Da quando internet ha invaso la nostra vita quotidiana, è entrato nelle nostre menti, e perché no nei nostri cuori, sembra che la realtà virtuale abbia preso il sopravvento sul nostro modo di rapportarci con gli altri, sul nostro modo di vivere, appunto, la nostra vita. 

Me ne accorgo, in particolare, dai comportamenti di mia figlia, che sono gli stessi dei suoi coetanei, che a forza di stare nella realtà virtuale hanno imparato come si gestisce un sito, cosa fare in caso di errori, come sistemare quell'altro problema; insomma hanno imparato a "navigare" su internet, cosa che noi alla loro età non immaginavamo neanche. 

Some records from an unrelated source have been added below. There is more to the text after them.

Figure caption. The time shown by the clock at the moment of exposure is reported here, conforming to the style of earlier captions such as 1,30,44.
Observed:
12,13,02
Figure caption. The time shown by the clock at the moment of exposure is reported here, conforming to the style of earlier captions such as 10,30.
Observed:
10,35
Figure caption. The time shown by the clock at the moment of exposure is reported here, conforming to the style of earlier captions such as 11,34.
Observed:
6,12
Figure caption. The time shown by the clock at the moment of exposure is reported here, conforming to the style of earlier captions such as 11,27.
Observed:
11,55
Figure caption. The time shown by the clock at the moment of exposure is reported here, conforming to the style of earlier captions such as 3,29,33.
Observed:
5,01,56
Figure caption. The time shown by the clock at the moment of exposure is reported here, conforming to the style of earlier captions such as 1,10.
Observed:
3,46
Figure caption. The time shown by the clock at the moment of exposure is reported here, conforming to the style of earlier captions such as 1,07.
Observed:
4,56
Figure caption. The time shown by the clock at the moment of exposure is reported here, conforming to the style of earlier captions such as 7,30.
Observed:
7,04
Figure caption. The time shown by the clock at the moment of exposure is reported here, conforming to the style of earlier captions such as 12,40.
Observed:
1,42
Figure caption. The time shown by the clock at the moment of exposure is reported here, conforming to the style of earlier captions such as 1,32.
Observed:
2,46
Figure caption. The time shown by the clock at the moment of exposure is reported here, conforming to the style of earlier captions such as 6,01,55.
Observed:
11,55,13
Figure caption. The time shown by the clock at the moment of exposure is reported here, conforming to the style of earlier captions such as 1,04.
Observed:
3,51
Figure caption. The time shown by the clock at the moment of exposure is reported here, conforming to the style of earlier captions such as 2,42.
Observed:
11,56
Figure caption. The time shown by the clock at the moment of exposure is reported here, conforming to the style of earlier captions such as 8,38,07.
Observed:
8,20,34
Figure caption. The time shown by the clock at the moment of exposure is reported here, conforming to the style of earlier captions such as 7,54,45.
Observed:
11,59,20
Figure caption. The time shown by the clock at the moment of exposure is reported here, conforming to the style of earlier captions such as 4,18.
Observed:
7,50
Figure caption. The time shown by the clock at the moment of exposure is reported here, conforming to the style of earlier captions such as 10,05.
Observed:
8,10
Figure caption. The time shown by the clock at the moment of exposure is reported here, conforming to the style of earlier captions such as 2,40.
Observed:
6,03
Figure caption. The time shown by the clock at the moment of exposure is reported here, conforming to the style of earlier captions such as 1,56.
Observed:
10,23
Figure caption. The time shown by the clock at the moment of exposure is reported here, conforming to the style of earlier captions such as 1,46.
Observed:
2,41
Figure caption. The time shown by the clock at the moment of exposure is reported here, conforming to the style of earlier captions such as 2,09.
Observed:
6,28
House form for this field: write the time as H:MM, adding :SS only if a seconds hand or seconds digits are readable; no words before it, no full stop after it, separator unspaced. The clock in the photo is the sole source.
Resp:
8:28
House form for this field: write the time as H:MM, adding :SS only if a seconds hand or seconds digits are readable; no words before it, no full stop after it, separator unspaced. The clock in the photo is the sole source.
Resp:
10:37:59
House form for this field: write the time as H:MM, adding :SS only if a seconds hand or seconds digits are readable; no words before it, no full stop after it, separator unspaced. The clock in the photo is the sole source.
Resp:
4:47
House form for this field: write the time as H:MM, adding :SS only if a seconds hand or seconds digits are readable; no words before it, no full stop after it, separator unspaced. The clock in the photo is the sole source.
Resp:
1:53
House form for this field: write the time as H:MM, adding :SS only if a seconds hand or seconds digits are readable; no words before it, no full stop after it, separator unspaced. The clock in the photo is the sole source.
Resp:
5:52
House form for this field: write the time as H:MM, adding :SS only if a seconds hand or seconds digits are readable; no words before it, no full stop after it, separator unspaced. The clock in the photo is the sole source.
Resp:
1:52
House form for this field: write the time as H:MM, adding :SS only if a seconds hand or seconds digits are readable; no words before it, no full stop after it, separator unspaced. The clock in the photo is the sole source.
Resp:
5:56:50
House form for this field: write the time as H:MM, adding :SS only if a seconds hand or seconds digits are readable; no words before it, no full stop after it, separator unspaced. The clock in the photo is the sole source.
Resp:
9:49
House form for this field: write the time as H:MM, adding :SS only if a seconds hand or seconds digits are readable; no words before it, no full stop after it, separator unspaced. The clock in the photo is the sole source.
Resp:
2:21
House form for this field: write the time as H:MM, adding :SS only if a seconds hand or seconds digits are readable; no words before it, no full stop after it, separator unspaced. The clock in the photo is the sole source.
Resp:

Alla loro età giocavamo con i soldatini di ferro o di plastica, avevamo l'arco con le frecce, non c'erano i cellulari (c'era il famoso telefono a gettoni), e per comunicare usavamo solo ed esclusivamente in casa il telefono. Adesso, specialmente da questi anni 2000 tutto è cambiato, e la differenza tra realtà virtuale e realtà quotidiana a mio modesto avviso è divenuta molto labile. 

Tutto si confonde, tutto si gestisce con molta fretta, e il passare ore e ore sul computer ha sfalsato la nostra esistenza, l'ha resa ingestibile. Mi domando e domando a voi che mi state leggendo: come uscirne? E soprattutto vogliamo veramente farlo? Noi genitori siamo impotenti di fronte a tutto questo? 

O invece, dobbiamo essere più severi e far capire ai nostri figli che la realtà non è quella che tu vedi, che tu "vivi" su una macchina, ma la realtà sta fuori di noi, sta nell'amico che ti parla, a volte ti rimprovera, a volte ti dà uno schiaffo; eh, si, questa è la vera realtà, il sentirsi vivo nel rapporto con gli altri, nel discutere con gli altri, nel bisticciarsi con gli altri, questo si, ti fa sentire vivo, ti fa sentire un uomo, una donna, un bambino, una bambina, un ragazzo, una ragazza. 

Allora, morale della favola, spogliamoci della realtà virtuale, per vivere ogni giorno un contatto vivo, sincero, pieno di amore, e anche di odio, con il tuo prossimo, ma l'importante è essere VIVO.  Ah, dimenticavo, questo non significa che internet bisogna buttarlo, no, ma usarlo con parsimonia e essere noi a gestirlo, non a farci gestire.

2 commenti:

  1. Commento a: Realtà virtuale e realtà quotidiana: quale differenza?
    Giovanni Tomasello agosto 22, 2017 Editoriale , giovani , Internet , primo piano , realtà virtuale (Parte 1)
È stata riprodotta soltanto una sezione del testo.